Dr. Valentina Stefanova presented two of the datasets developed for evaluating large language models for Bulgarian: MMLU-BG and Reasoning-BG. The first dataset is designed to assess the ability of large language models to “understand” and apply knowledge from different domains. It was created by experts through the translation and adaptation of the English-language Measuring Massive Multitask Language Understanding (MMLU) dataset. The data are organised into 56 subject areas and include a total of 15,000 questions, each with four answer options, one of which is correct. Its development involved comprehensive terminological and semantic adaptation; preservation of the original level of difficulty and logical structure of the questions; accuracy of scientific terminology; and semantic and grammatical correctness in Bulgarian. Reasoning-BG consists of 232 popular science texts, each accompanied by 10 questions, and is intended to evaluate language models’ capabilities in semantic analysis, information extraction, identifying logical relationships, and interpreting textual content. In addition to text selection and preprocessing procedures, its development included the evaluation and editing of questions and answers automatically generated by an open large language model, including verification of answer uniqueness and correctness, as well as assessment of semantic consistency between each text and its corresponding questions.
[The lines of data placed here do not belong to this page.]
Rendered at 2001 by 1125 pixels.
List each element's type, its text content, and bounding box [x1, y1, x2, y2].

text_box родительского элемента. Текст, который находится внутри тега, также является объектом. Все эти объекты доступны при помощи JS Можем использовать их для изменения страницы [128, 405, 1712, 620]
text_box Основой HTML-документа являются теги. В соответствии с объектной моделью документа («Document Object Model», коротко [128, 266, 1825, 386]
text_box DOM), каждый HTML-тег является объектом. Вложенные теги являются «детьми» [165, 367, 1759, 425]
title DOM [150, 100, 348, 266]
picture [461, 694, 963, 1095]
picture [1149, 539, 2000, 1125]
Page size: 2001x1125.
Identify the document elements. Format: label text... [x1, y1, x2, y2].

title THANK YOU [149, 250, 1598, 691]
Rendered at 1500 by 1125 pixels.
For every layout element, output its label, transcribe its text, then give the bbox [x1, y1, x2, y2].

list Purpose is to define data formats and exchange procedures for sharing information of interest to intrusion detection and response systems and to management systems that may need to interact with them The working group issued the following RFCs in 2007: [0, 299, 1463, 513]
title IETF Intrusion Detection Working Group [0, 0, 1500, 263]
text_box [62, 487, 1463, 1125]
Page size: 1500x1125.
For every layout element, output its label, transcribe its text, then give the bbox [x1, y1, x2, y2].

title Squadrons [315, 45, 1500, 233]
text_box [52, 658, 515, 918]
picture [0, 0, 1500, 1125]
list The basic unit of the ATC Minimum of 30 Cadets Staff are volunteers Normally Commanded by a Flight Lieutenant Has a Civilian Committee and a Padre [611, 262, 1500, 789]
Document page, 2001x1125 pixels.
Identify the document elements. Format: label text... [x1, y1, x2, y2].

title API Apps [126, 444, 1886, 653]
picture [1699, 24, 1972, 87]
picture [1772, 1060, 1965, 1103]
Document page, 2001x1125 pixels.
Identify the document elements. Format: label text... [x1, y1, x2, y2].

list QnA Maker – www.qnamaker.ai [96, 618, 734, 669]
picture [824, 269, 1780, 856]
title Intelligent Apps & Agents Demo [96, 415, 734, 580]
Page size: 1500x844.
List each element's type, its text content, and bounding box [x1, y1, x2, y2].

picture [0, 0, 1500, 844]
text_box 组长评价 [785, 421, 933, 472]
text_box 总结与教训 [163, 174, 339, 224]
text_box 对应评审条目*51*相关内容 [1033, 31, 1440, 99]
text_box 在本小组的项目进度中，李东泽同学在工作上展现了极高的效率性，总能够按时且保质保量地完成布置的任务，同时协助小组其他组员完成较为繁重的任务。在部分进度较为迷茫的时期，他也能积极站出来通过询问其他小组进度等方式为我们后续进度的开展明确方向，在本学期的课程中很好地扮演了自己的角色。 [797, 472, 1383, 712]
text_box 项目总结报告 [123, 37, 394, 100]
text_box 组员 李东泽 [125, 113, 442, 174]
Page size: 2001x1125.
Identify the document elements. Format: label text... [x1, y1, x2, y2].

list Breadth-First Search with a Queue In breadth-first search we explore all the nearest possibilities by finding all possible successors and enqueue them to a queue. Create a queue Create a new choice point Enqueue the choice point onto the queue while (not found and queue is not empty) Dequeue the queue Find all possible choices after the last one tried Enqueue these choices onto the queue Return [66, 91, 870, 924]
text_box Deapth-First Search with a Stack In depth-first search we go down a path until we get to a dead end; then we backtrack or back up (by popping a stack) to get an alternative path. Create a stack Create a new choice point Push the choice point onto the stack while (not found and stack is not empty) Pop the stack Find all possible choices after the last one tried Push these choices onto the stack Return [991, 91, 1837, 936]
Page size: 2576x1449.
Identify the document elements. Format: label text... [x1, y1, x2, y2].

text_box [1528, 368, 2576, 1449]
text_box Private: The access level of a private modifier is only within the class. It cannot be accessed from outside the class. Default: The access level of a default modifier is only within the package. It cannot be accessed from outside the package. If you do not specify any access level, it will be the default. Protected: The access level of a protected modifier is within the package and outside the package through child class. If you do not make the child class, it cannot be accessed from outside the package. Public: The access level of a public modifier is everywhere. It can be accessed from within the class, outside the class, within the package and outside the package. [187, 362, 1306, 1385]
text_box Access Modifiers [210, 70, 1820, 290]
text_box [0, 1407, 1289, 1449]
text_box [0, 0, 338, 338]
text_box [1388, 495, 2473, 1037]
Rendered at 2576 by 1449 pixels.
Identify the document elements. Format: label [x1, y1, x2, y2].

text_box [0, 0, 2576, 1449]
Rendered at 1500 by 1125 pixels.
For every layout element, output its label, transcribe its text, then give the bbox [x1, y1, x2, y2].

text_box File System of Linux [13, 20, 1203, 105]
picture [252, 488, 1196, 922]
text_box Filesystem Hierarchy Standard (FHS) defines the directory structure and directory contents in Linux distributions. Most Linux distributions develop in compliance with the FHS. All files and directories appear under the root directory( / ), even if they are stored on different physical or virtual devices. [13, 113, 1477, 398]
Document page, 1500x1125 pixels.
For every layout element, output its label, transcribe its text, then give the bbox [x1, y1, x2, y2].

Each presenter emphasised that the project has established a number of directions for future work that will continue actively in the coming years. During the discussion that followed, Prof. Koeva answered questions from the audience regarding the challenges faced by the team and how they were successfully addressed.

The results of the project “Infrastructure for Fine-Tuning Pre-trained Large Language Models” are available on the project website.